◆ **The problem**
In the forum post below, what kind of error does the poster hit when running one job per sample with Baqlava?

How to parallelize baqlava over many samples?

When I want to quickly parallelize a bioinformatic tool I write one batch script that loops through my samples and one batch script that launches a slurm job for each sample. Unfortunately, I run into an anadama error when I try to do this with Baqlava:

Traceback (most recent call last):
  File "/home/danielsg/miniconda3/envs/baqlava/bin/baqlava", line 7, in <module>
    sys.exit(main())
  File "/home/danielsg/miniconda3/envs/baqlava/lib/python3.10/site-packages/baqlava/baqlava.py", line 422, in main
    workflow.go()
  File "/home/danielsg/miniconda3/envs/baqlava/lib/python3.10/site-packages/anadama2/workflow.py", line 772, in go
    self._backend = backends.default(self.vars.get("output"))

◆ **Extracted information**
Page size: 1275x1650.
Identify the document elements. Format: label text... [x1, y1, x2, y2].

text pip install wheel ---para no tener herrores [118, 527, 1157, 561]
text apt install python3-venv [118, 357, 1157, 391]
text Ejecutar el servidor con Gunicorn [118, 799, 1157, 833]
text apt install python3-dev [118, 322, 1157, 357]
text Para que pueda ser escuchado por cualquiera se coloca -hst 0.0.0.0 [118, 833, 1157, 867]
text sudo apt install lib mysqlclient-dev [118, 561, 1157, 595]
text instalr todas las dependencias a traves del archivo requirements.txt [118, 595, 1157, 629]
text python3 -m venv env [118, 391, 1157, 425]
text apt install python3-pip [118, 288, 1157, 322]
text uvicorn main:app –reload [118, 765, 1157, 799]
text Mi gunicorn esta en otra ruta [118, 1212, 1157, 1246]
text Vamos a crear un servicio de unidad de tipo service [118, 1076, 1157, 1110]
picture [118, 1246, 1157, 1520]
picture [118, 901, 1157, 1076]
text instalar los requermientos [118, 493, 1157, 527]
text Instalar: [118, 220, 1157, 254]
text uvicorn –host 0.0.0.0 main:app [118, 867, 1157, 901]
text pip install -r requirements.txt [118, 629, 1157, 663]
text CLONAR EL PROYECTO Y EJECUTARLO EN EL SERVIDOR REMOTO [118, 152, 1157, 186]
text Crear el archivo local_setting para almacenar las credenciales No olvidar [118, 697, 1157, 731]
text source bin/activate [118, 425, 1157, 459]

◆ **Exercise output**
An anadama error.